### WHAT YOU WILL DO:
Some lines in the listing hold the word "removed". Return each of them.

-- SUPPLIED ENTRIES follows --

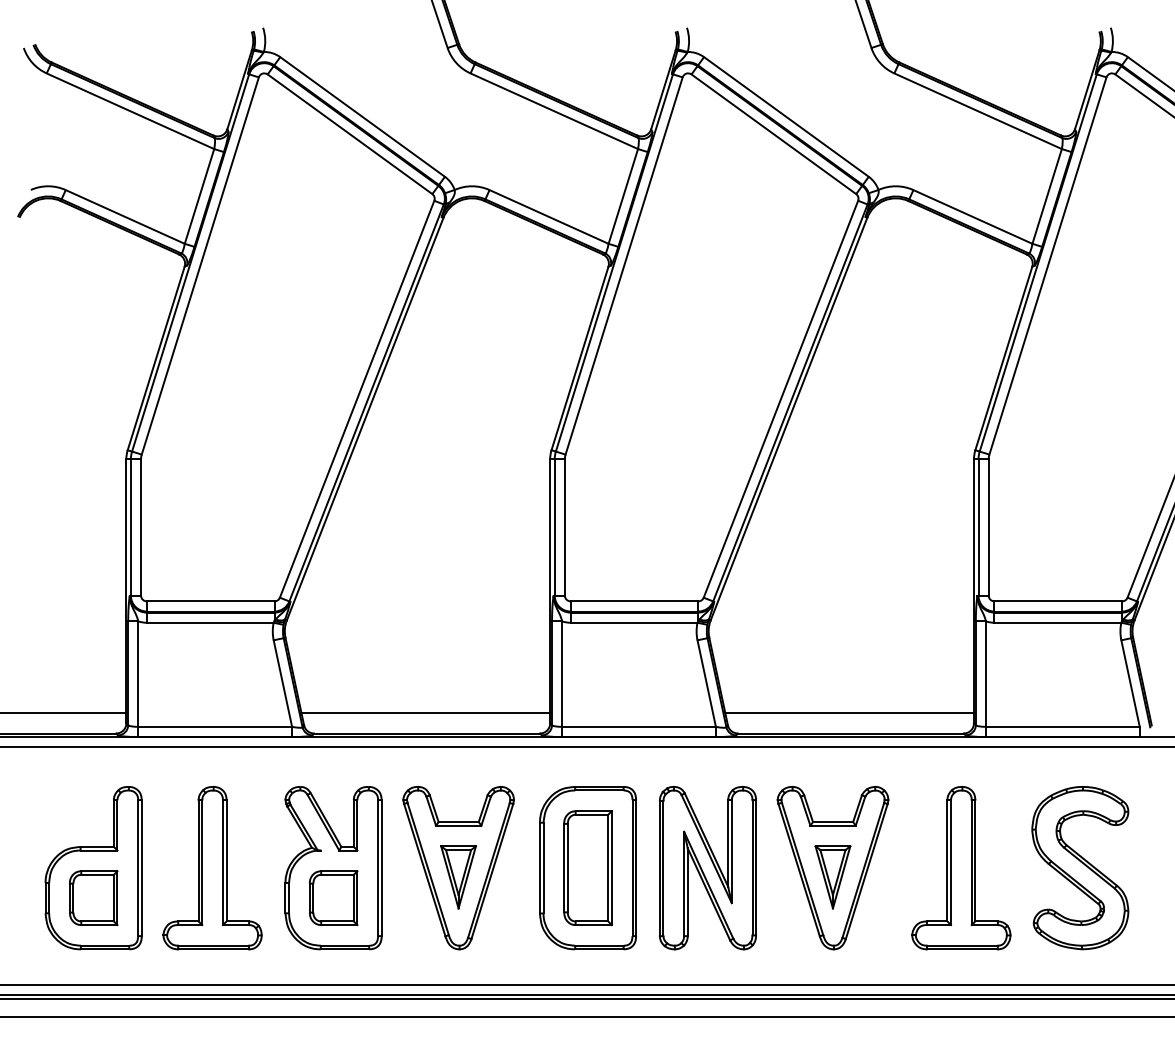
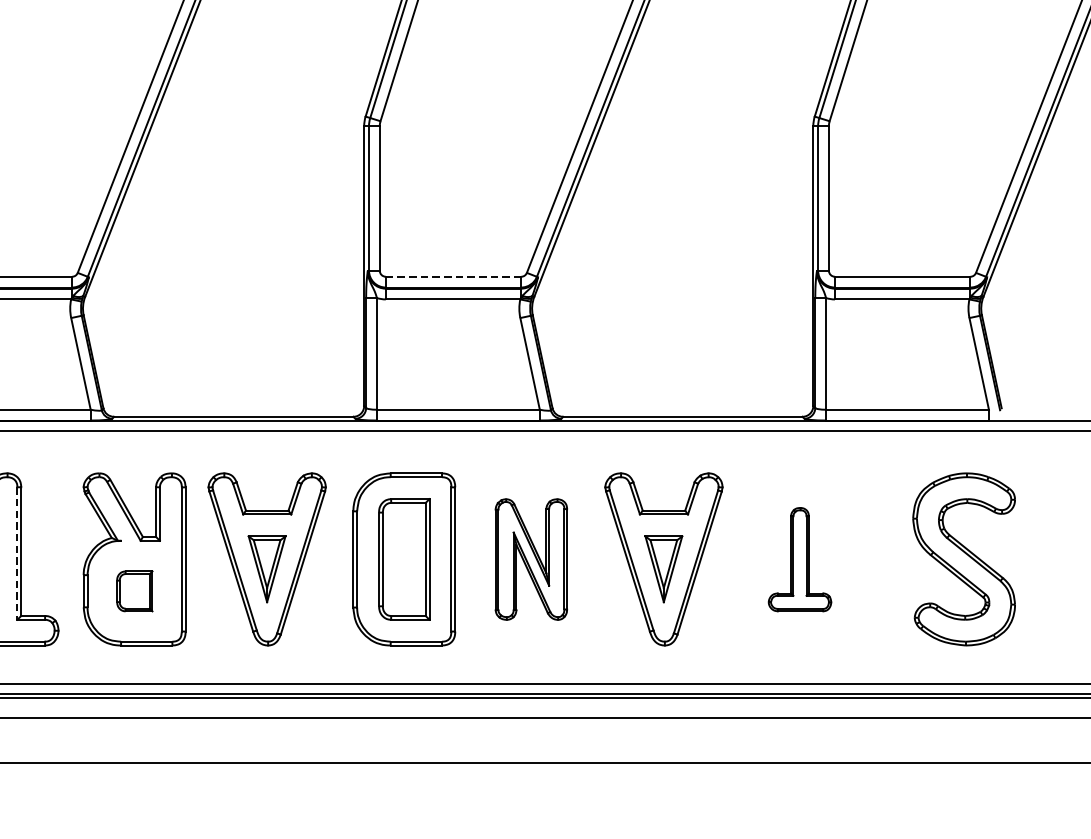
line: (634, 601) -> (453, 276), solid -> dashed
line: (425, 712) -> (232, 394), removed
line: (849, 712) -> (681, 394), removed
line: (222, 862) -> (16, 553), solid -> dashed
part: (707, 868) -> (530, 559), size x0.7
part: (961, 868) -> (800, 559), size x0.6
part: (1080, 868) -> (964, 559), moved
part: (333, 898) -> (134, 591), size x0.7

-- SUPPLIED ENTRIES concluded --
-- SUPPLIED ENTRIES follows --

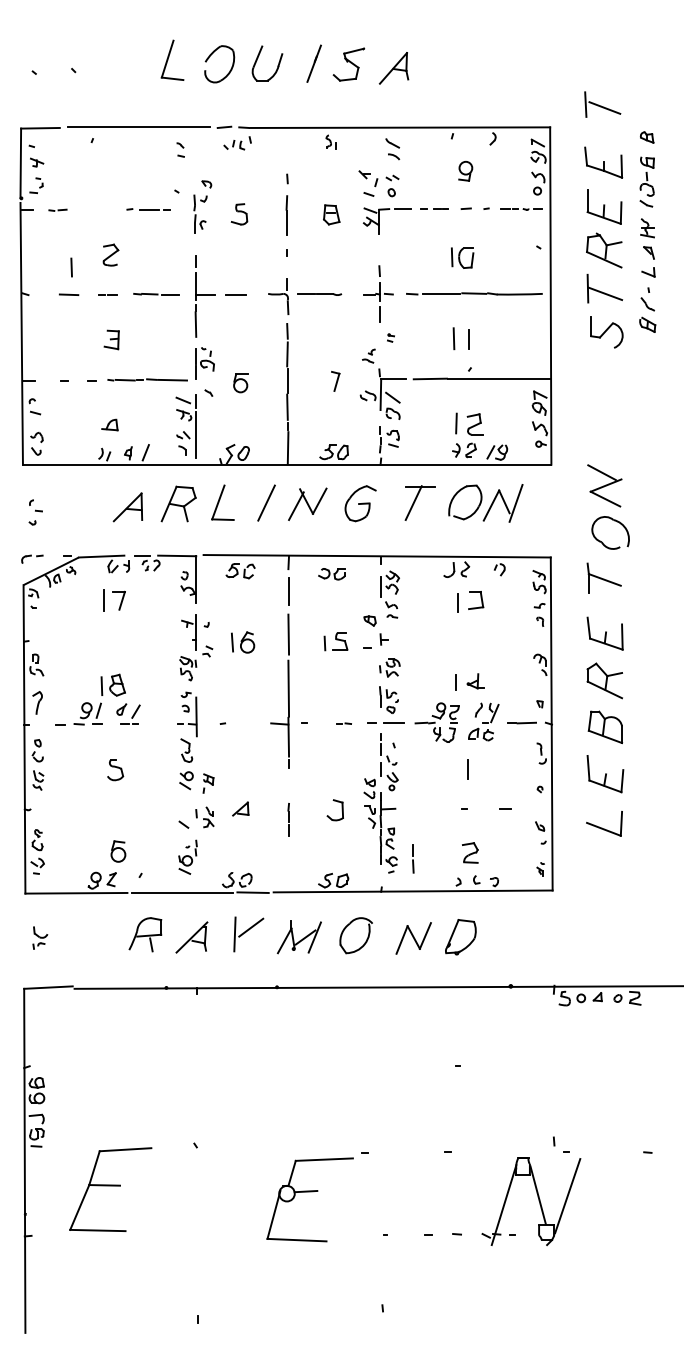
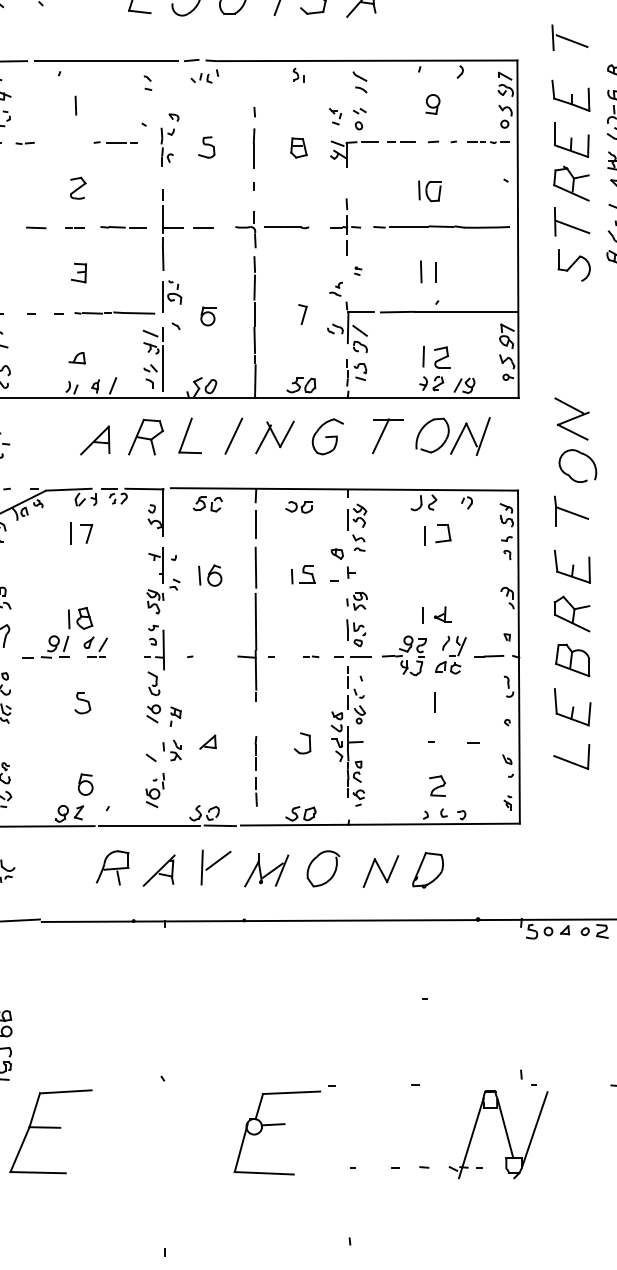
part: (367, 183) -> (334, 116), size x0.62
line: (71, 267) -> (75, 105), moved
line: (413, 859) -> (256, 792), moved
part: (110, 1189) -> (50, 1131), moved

-- SUPPLIED ENTRIES concluded --

### WRITTEN ANSWER:
line: (425, 712) -> (232, 394), removed
line: (849, 712) -> (681, 394), removed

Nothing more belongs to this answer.